15 octobre 1931 : parution du Napoléon (II/III)
"....Mais son Napoléon devait pleinement montrer ses dons d'historien, un Napoléon très différent de celui des grands historiens de l'Empire, Sorel, Vandal, Houssaye et aujourd'hui Louis Madelin, dans ce sens que l'historien ne prend les faits que pour reconstituer le cerveau. Avec une extraordinaire lucidité politique, Jacques Bainville montre, à travers toute le vie de Napoléon, un enchaînement fatal à l'obligation néfaste créée par la Convention, qui avait fait main basse à la fois sur le Rhin et sur la Belgique.
L'Empereur est condamné à la victoire perpétuelle. Il cherche sans cesse la paix avec l'Angleterre, la défaite ne peut être pour lui que le désastre et toujours il aperçoit cette précarité, non seulement de ses victoires mais de son commandement, de son Empire, de sa dynastie.
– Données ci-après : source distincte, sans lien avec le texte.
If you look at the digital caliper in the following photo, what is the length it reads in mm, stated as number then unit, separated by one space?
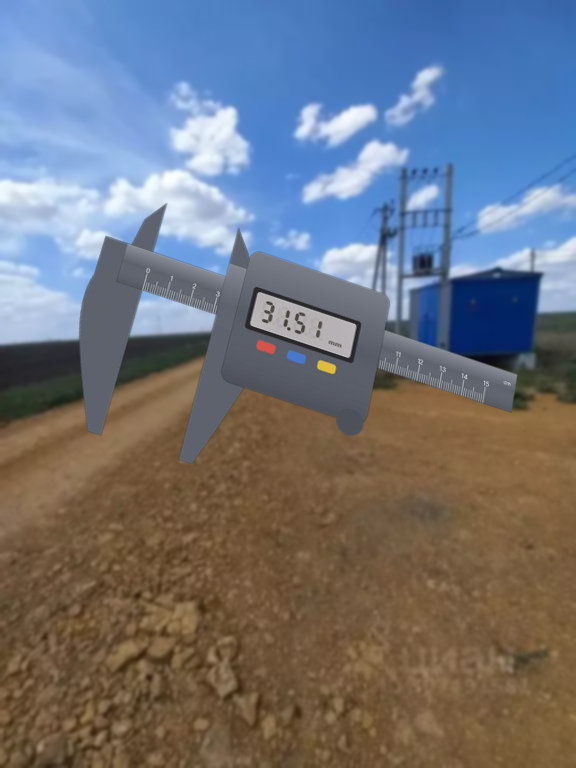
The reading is 31.51 mm
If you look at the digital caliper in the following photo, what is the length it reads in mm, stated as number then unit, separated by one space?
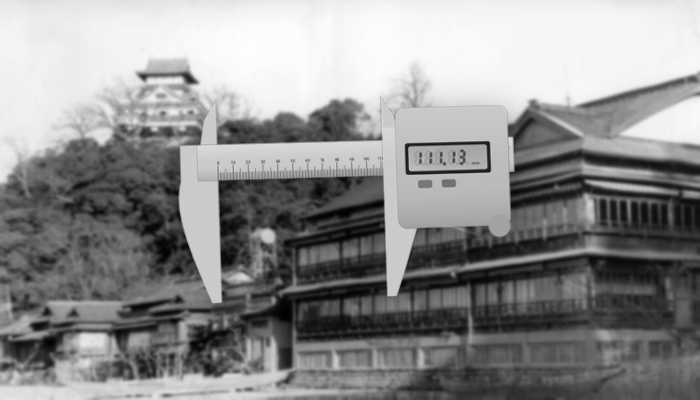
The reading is 111.13 mm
Il n'a pas un instant de repos, il ignore le bonheur, sauf celui qui résulte de l'emploi intense de ses facultés. Il s'agite dans l'incertain et son génie incomparable ne peut lui procurer cette stabilité qui est devenue son but et qui toujours lui échappera.
Rien que par l'exposé de ce drame intellectuel, de ce drame intérieur qui recouvre l'immense épopée impériale, cet historien de Napoléon atteint le pathétique. Il ne diminue pas son héros. Au contraire, peut-être lui accorde-t-il, avec une vue exacte des choses qui rarement lui avait été octroyée avec tant de preuves, une faculté de dédoublement, une hauteur philosophique que d'autres historiens n'avaient pas aperçues, trompés par des gestes impulsifs et des contradictions venues de l'examen des faits et non de la nature même de l'esprit. Il le grandit presque, pour le mieux montrer voué au naufrage et le sachant.
Le destin est plus fort que l'homme le plus fort. Il traquera Napoléon jusqu'au départ pour Sainte-Hélène.
Mais, à Sainte-Hélène, Napoléon, à son tour, l'abattra. Sainte-Hélène, c'est la revanche de l'esprit, c'est la légende créée par la poésie du malheur....."
(Henry Bordeaux, de l'Académie française).